When a bundle-baked cache rule matches: langwatch.cache.rule_id / .rule_priority / .mode_applied.
Previously-documented per-feature attrs (langwatch.fallback.attempt / .reason, langwatch.policy.blocked, langwatch.budget.breached_scope, langwatch.guardrail.post_flag / .verdict) are not emitted in v1. For per-feature signals today, use the Prometheus counters + correlate via X-LangWatch-Request-Id. See Observability → Per-feature attributes for the v1 ↔ v1.1 breakdown.

Request id

Every response carries X-LangWatch-Request-Id: grq_<ULID>. Use it to:
  • Deep-link into the LangWatch trace from logs.
  • File a support ticket — the first thing we ask for.
  • Debug CLI integrations — the Codex / Claude Code logs echo these.
The id also flows into the CH ledger as the idempotency key for debit replays, so a single request is billed exactly once even across gateway restarts.

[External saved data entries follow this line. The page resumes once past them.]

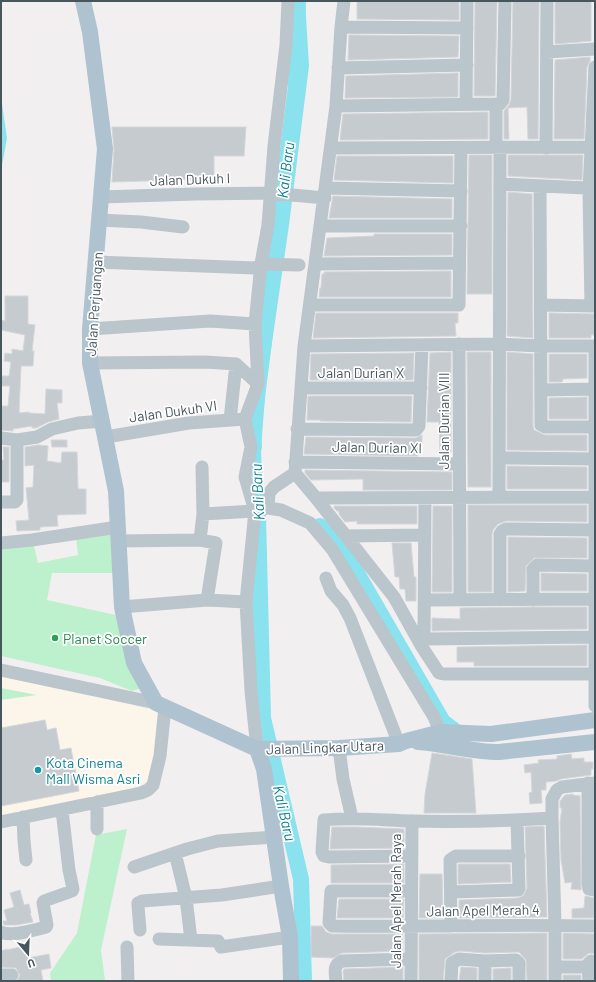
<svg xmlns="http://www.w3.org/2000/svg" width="596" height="982" viewBox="0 0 596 982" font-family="Barlow,sans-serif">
	<rect width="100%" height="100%" fill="#f2eff0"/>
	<path fill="#fcf5e9" d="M1 676 39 683 161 712 156 763 149 781 130 790 1 815Z"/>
	<path fill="#bdf0cc" d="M114 531 115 573H52L47 600 116 615 142 688 132 691 100 678 1 656V546L33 542 38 563 78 555 76 537Z
		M1 688 37 695 1 700Z
		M127 829 101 950 105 981H51L50 973 77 933 96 835Z"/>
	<path fill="#89e2ee" d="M296 1H305L309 66 289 225 266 384 261 449 263 506 254 508 251 447 258 384 273 298 290 137 299 41Z
		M1 97 7 138 1 171Z"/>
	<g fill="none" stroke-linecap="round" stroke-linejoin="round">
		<path stroke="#89e2ee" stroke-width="16" d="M254 447 253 429 296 86 298 1
			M258 516 263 718 301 879 304 981
			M320 526 346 554 443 722 463 737"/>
	</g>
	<path fill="#c6cbcf" stroke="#d3d6db" d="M357 1H459V20L357 19Z
		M475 1H497L495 96H474Z
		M513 1H539L538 139H528L527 107 508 108 509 139H504V111L509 105 511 100Z
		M555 1H591V41L555 44Z
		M349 35 459 36 458 57 348 60Z
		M590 57V61L587 67 584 139H554L555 60Z
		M458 73V97L345 98 346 76Z
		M488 112V139L340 140 343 114Z
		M112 127H246L244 156H214V179L112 182 114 150Z
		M469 155H492V294H467Z
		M508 155H583L582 180 508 176Z
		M337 156H453V183L334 180Z
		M508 192 532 194 533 338 507 336Z
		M333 196 452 199V218H329Z
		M374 234H452V255L324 256 327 238 374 236Z
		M451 271V297H319L320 288H321L322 274H324V272Z
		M5 296H28V324L35 325 32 351H34L33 366H21L19 413 29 412V413L45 414 46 389 62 390V403H57L59 419 48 422 36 428H32V426L13 429V431L1 430V406H8L10 386H1V376H9L11 362 4 361 5 353 12 354V349L23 351 25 335 1 330V320L5 321Z
		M316 313H458V323H455L456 336 313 338Z
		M549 313 595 314V335H591V338H549Z
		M451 352V453H440L439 422H427L430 353Z
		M467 352H491V487H468Z
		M507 352 533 354V425L534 430 545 435H587V451L507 450Z
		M414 353 413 380H310L311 354Z
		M549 354H587V378L563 379 562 382H549Z
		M308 396H412L411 422 320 421V420H307Z
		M587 397V419H549V398Z
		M422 435V444H418V456L304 454 306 437 416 438Z
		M51 440H67V447H52Z
		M38 445 48 446 47 461 61 463 62 452H77L78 489H86V514L57 515 58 526 40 527V530L17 531 16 521 29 520 26 488 33 487 34 465 25 466V447Z
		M3 447H9V482H1V460H4Z
		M507 466 587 467V489H507Z
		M305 470 452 472V490H363V479L311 480 305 473Z
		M468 505H587V522L506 521 498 524 493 530 492 534V592H468Z
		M334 506H417V524H357V521L345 522 339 514V511H337L334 508Z
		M433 506H452V592H432Z
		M508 537 587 538V558H534L526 566 525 591 508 592Z
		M392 543H411L414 577H416V601H406L405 589H400L399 577H395Z
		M541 573 587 574V591H541Z
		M530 607H587V629L432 631V618L460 619V608Z
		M587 645V666H474V662H457V647Z
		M45 720 47 730 56 728 60 750 71 748 79 791 1 806V728Z
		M432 753 472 759 476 813H424L425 794Z
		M571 754 572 759 584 758V762H593V769H591V775L561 779 556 781 546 782V790H541L542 803 530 804 529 793 532 792 531 772 525 773 524 765 539 763 538 760 557 759V756Z
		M573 794V795L580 796 581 890 571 889 572 882 565 883 561 860 560 822 562 808H560V801L565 795Z
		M544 826 547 917 459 918V900L518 898 523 896 527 888 525 827Z
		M332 827H356L404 829V848L330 849Z
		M404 864V883H331V865Z
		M458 864H510L511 882 458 884Z
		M420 874H442L443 918H419Z
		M20 890 24 905 29 904 31 913H30L33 922 16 925H4L3 921H7L4 910 14 907 10 893Z
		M585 896 595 898V918H572V909L584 908Z
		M339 899H404L403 918H337Z
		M311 926H322L326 932 332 934H403V951L342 953 333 958 311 957Z
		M547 933V981H527L526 960 519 952 485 953 460 951 455 952 445 959 443 981H419V934Z
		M563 933 595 934V954L589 953 582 959H563Z
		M24 946 28 958 49 954 51 968 41 970 43 981H17L20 975 16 968 1 967V951L7 949V950Z
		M403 967V981H344L343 972 344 969Z
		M461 967 477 968V981H459Z
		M511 968V981H493V969Z
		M563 975H581V981H563Z"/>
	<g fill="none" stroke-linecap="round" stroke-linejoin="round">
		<path stroke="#bbc5cc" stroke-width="13" d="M344 1 341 27 336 106 304 346 295 473 316 498 394 597 422 647 439 673 444 674H595
			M341 27 467 28
			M547 52 595 49
			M338 68 467 65
			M466 104 467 1
			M336 106 500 104 503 100 505 1
			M331 148 595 147
			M496 148V104
			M546 148 547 1
			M500 184 586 188 589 191 591 306
			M540 186 541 425 545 427H595
			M325 188 461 191
			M589 191 595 67
			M101 197 195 194 270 193 325 198
			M99 220 141 222 183 227
			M321 226H461
			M96 262 255 268 261 264 299 265
			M316 264 459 263
			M310 305H459L461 148
			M541 305 595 306
			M90 329 210 321 255 324
			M459 344 460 600
			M304 346 500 344 541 346H595
			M90 363 205 362 236 364 258 384
			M301 388H421
			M542 390 595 389
			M230 420 236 364
			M297 429 416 430 419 426 422 345
			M106 437 189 423 245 419
			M1 438 17 440 37 437 52 429 78 423 103 421
			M500 458 595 459
			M295 462 459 464
			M499 497 500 148
			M316 498 595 497
			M1 502H15L17 500V440
			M268 508 281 510 310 523 332 549 434 717 444 741
			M203 514 255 511 268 508 269 493 274 487 295 473
			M346 536 425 535
			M200 540 203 514 202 467
			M118 541 200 540 216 543 207 600
			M1 543 32 540 118 527
			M326 578 331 591 343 605 350 618 399 744
			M425 600 595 599
			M500 600V534L502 531 506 529 594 530
			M533 600V569L537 565 594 566
			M122 607 207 600 246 602
			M424 639 595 637
			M422 647 424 639 425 498
			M1 670 156 703
			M595 706V346
			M339 748 343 779 352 818
			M257 749 251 691 246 602 255 511 245 477 251 447 245 419 258 384 255 324 261 264 268 225 274 146 286 45 288 1
			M588 783V884L589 889 595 890
			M97 802V829
			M23 817 24 841 26 860
			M1 822 141 793 148 790 153 785 160 756 165 707
			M175 853 186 898 191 940
			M412 856 329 857 324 856 322 852 324 820C353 817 381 820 410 821 457 822 505 821 552 818
			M134 867 187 849 218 841 274 837
			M411 891H331L329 923 332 926C420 927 507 924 595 926
			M451 892 518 890 519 888 517 820
			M451 926 450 860 456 856H519
			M140 930 138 906V903L142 901 222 895 281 886
			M1 932C11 937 35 930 46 927L47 925 43 903 44 901 72 891 73 889 69 870 62 810
			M159 939 218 941 221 947 290 937
			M127 947 128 981
			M485 961V981
			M555 967H589
			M1 975H12
			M336 981C335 972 333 965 342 961L411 959
			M411 981 412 821
			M451 981 452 963 459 959 485 961 516 960 519 963V981
			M555 981V925L552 818V799L557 790 562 787 595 783
			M589 981 588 964 591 961"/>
		<path stroke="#afc2cf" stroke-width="16" d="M83 1 90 32 105 149 90 329V363L116 491 122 607 134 663 156 703 257 749 339 748 399 744 406 741 441 732 491 734 595 720
			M418 742C445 744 472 752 499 752L595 742
			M257 749 264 769 281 886 290 937 291 981"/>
	</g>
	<circle fill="#2e9e5b" stroke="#fff" stroke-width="1.5" cx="55" cy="638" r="4"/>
	<circle fill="#0f9aa8" stroke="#fff" stroke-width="1.5" cx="38" cy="770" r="4"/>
	<g text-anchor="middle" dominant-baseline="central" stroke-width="3.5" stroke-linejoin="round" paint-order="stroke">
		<g font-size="14" fill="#47555d" stroke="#fff">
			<text transform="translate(190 179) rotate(-2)">Jalan Dukuh I</text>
			<text transform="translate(94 304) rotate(-86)">Jalan Perjuangan</text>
			<text x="361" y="372">Jalan Durian X</text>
			<text transform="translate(173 411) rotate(-8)">Jalan Dukuh VI</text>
			<text transform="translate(443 421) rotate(-90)">Jalan Durian VIII</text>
			<text transform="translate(377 447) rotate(1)">Jalan Durian XI</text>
			<text transform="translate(325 747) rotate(-2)">Jalan Lingkar Utara</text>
			<text transform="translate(395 901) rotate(-90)">Jalan Apel Merah Raya</text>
			<text transform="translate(483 910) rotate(-1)">Jalan Apel Merah 4</text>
		</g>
		<g font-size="14" fill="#27864d" stroke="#fff" text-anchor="start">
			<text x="63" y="638">Planet Soccer</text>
		</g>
		<g font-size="14" fill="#0d838f" stroke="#fff" text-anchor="start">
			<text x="46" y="762">Kota Cinema<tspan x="46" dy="16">Mall Wisma Asri</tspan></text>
		</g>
		<g font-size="15" font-style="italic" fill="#0b7f8f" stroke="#fff">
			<text transform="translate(285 170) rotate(-83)">Kali Baru</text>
			<text transform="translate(257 492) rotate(-93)">Kali Baru</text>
			<text transform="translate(285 813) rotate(77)">Kali Baru</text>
		</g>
	</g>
	<rect width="596" height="982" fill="none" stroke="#47555d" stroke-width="4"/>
	<g transform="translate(28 954) rotate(161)" stroke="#ffffff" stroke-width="3" paint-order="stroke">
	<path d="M0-3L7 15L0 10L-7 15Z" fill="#47555d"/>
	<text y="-6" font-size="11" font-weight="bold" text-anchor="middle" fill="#47555d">U</text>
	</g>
</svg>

What’s intentionally not here

  • SDK migration of existing litellm callsites — the LangWatch playground and evaluators continue to use the litellm path. The gateway serves new traffic; existing internal call sites don’t change. This is deliberate scope control for v1.
  • Semantic caching across unrelated requests — Bifrost ships a semantic-cache plugin; we’re not enabling it by default because it changes latency characteristics in ways customers should opt into.
  • Per-region provider routing for data residency — tracked as an open question in the contract; not in v1.
Once these concepts are in your head the rest of the docs — Virtual Keys, Budgets, Providers, CLI Integrations — are detail views on the same primitives.